**Excerpt to read**:
Further suggestions welcomed.

1 comment:

Anonymous said...

Nice rant :P

"You declare income pre-tax. All of which, including the part you don't get because the government takes it, affects your Centrelink income. How is that fair? How does that encourage honesty?"
Yeah, that doesn't seem fair at all. At least for now I'm living at home with my parents, and earn below the tax threshold so I don't need to pay tax just yet.

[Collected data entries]
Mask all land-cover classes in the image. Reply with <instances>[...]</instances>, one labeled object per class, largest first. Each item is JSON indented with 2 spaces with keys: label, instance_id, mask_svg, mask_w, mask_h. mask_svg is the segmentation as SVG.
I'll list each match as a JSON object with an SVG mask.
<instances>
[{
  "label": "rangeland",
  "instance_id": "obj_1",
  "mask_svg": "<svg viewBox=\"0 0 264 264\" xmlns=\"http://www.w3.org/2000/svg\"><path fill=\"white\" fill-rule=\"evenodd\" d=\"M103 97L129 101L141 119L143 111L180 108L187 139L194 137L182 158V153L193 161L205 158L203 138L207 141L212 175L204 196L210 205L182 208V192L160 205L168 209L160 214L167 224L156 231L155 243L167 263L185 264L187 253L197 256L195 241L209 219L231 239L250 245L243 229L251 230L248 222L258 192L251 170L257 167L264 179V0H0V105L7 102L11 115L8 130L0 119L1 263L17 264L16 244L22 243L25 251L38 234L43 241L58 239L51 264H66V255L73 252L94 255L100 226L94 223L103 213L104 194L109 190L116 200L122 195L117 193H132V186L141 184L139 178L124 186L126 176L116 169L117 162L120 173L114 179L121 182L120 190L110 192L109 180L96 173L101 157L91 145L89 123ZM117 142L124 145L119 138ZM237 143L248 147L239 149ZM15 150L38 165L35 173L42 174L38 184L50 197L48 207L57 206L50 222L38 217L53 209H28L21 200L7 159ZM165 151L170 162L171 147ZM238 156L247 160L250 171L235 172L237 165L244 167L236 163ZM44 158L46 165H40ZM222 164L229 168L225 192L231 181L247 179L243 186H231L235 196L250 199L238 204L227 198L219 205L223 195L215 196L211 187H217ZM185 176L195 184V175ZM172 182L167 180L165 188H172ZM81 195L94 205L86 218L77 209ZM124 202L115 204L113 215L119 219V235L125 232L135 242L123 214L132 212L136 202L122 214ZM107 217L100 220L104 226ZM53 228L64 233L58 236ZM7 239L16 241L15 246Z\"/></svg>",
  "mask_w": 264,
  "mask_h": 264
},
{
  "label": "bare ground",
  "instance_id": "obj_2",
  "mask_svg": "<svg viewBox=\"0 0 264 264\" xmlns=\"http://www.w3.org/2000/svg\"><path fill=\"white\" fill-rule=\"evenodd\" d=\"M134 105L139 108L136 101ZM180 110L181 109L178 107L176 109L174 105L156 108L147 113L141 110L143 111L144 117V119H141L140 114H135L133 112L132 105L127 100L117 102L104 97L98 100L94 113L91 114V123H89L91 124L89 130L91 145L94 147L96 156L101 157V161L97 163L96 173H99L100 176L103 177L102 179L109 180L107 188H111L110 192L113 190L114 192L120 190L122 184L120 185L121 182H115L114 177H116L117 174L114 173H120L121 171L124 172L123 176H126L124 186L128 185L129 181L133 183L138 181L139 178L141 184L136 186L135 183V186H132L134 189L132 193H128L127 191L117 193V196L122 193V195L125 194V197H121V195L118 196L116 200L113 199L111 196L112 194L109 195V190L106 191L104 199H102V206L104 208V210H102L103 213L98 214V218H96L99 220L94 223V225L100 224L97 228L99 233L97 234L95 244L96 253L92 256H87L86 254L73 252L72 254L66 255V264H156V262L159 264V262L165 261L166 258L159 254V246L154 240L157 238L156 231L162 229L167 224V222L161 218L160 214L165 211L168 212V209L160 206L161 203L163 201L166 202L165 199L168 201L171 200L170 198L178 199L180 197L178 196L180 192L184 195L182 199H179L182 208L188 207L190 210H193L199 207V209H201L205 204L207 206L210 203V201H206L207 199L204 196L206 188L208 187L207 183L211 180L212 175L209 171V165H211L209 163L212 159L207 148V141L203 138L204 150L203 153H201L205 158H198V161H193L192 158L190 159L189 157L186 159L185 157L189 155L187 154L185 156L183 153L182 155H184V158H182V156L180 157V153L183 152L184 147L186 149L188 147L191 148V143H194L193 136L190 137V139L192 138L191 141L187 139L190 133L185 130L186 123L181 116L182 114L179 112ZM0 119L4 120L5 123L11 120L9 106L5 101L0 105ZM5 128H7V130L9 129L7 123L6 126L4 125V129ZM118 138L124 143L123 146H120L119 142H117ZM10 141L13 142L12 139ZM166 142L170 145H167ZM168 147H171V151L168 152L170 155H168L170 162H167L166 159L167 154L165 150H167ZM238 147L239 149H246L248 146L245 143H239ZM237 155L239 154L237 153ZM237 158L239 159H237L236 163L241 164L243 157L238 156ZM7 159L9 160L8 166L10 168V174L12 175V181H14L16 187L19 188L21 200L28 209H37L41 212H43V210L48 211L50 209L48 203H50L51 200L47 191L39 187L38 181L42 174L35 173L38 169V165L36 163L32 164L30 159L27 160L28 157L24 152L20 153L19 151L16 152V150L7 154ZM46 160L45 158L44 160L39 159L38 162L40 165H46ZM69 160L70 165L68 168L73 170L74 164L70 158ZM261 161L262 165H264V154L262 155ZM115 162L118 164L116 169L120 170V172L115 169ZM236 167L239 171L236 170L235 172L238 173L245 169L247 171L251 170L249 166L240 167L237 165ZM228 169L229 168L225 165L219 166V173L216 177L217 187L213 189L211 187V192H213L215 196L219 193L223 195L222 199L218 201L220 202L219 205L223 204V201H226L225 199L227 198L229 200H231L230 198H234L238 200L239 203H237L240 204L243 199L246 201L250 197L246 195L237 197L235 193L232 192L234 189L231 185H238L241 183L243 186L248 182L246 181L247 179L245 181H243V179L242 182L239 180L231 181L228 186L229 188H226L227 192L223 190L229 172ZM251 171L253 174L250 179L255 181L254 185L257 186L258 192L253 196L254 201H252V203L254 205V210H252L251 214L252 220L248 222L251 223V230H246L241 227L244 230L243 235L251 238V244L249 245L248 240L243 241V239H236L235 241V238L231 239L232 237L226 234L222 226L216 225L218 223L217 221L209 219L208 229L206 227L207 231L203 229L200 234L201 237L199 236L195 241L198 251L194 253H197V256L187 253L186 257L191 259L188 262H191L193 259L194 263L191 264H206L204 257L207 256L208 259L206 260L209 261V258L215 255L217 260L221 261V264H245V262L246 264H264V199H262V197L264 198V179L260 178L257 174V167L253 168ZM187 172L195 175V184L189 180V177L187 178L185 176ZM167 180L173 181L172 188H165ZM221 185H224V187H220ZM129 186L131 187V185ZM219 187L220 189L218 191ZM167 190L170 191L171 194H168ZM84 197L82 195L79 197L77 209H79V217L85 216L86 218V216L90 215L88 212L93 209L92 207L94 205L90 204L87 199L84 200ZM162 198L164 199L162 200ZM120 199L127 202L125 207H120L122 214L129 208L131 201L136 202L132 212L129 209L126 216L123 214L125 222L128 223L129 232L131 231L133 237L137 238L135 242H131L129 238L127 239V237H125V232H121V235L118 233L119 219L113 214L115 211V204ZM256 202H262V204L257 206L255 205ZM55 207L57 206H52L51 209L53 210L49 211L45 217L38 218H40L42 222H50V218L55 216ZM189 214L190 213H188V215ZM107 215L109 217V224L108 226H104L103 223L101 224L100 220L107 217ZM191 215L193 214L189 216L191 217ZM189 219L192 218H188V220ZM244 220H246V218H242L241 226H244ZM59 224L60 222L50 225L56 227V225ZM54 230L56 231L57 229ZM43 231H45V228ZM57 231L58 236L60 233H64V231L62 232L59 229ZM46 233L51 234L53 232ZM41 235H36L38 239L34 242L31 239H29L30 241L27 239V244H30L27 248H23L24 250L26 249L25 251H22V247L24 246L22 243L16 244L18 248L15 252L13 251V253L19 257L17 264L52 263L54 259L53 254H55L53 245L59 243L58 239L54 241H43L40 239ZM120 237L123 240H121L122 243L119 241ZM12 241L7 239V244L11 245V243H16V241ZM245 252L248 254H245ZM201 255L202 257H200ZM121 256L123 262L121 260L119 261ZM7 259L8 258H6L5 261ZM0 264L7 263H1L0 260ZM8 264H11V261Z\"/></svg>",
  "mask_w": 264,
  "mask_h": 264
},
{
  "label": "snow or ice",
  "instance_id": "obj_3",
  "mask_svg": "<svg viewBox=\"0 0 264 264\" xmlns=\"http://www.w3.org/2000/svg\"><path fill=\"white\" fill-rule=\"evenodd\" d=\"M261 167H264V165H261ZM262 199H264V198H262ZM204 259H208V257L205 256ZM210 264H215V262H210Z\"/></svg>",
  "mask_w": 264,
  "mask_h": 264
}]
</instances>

**What the task asks**:
In the comment excerpt, why does the commenter not need to pay tax yet? Please answer from the comment excerpt alone.

**Result of this exercise**:
The commenter earns below the tax threshold.